Cassazione: NASpI cancellata senza opportuna comunicazione all’INPS
Il beneficiario perde l’indennità anche al raggiungimento dell’età pensionabile o se non rispetta più i requisiti per l’indennità (se, per esempio, non è più disoccupato involontariamente). Ma ci sono anche altri casi in cui la prestazione della NASpI è destinata a essere cancellata.
Con una recentissima pronuncia, l’ordinanza n. 11543 dell’aprile 2024, la Cassazione si è espressa infatti sull’ipotesi (prevista dall’art. 10, comma 1 del d.lgs. n. 22 del 2015) dell’omessa comunicazione all’INPS della circostanza della contemporaneità tra il godimento del trattamento e lo svolgimento di attività di lavoro autonomo da cui possa derivare un reddito.
L’INPS avverte infatti i disoccupati di dover comunicare, nei trenta giorni dalla data della domanda, lo svolgimento di un’attività di lavoro autonomo e il reddito da essa percepito (anche a livello presuntivo).
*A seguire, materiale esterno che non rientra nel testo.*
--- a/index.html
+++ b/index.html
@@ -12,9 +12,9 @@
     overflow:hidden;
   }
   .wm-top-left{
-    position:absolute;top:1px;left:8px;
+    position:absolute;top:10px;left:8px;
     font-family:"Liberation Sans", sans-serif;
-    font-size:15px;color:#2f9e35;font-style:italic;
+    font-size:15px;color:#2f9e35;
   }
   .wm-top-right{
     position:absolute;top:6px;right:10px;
Un disoccupato di Palermo aveva ottenuto però dalla Corte di Appello del capoluogo della Regione Sicilia il diritto a continuare a ricevere l’indennità negatagli dall’INPS proprio a fronte della mancata comunicazione di svolgimento di un lavoro autonomo.
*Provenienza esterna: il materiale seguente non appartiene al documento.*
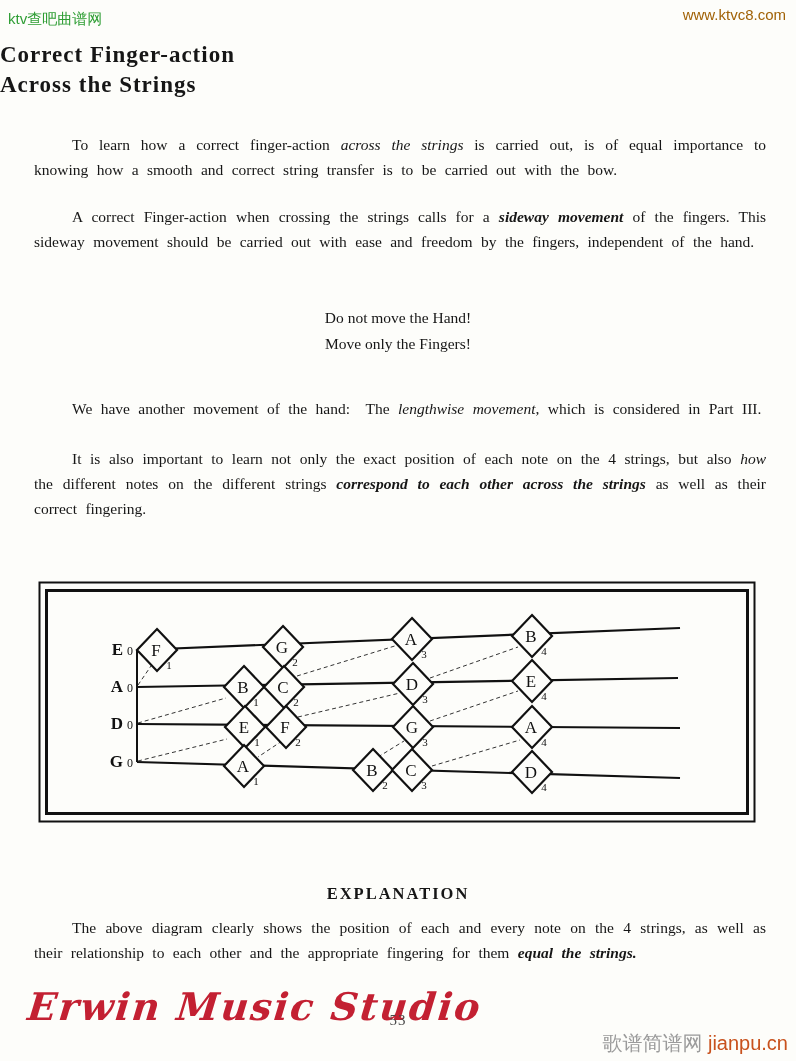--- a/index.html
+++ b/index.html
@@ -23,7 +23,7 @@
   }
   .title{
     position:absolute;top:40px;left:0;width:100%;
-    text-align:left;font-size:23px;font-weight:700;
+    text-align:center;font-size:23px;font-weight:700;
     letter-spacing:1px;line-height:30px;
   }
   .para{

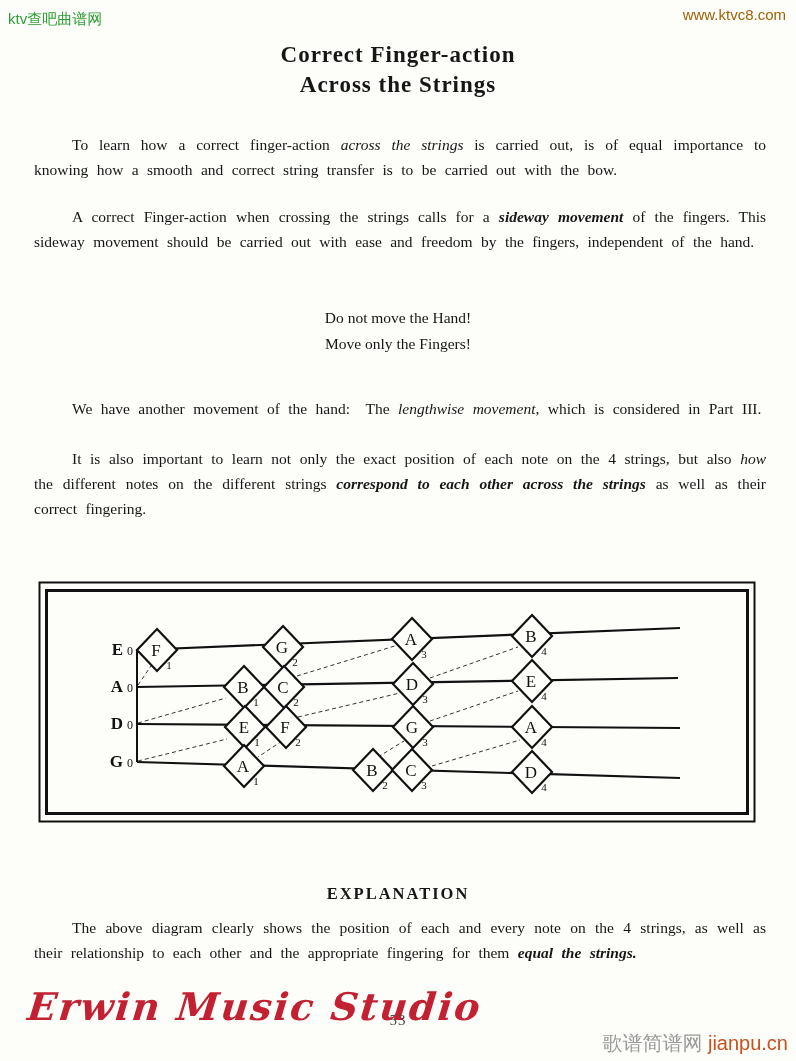--- a/index.html
+++ b/index.html
@@ -87,7 +87,7 @@
 
   <div class="center-block">
     <div>Do not move the Hand!</div>
-    <div>Move only the Fingers!</div>
+    <div>Music only the Fingers!</div>
   </div>
 
   <div class="para" style="top:396px;"><span>We have another movement of the hand: The </span><span class="seg-i">lengthwise movement</span><span>, which is considered in Part III.</span></div>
Nel caso particolare, il disoccupato non aveva intrapreso da zero un nuovo lavoro ma aveva continuato a percepire reddito come autonomo in un’attività secondaria che svolgeva già prima del licenziamento. Riguardo a questo caso, la Cassazione ha dunque confermato l’obbligo di comunicazione all’INPS da parte del lavoratore e ha stabilito che il caso particolare va risolto con la decadenza dalla fruizione della NASpI.
La legge dice che chi abbia intrapreso un’attività lavorativa in forma autonoma o di impresa individuale, senza opportuna comunicazione all’istituto di previdenza sociale, perde l’assegno. E ciò vale anche se l’attività da cui deriva un certo reddito non abbia avuto inizio dopo la richiesta dell’indennità o subito dopo il licenziamento.
Per la Cassazione il verbo “intraprendere” non va solo inteso nel senso letterale di “iniziare”. Va interpretato anche in quello di “applicarsi con maggiori energie e per un maggior tempo che per il passato”.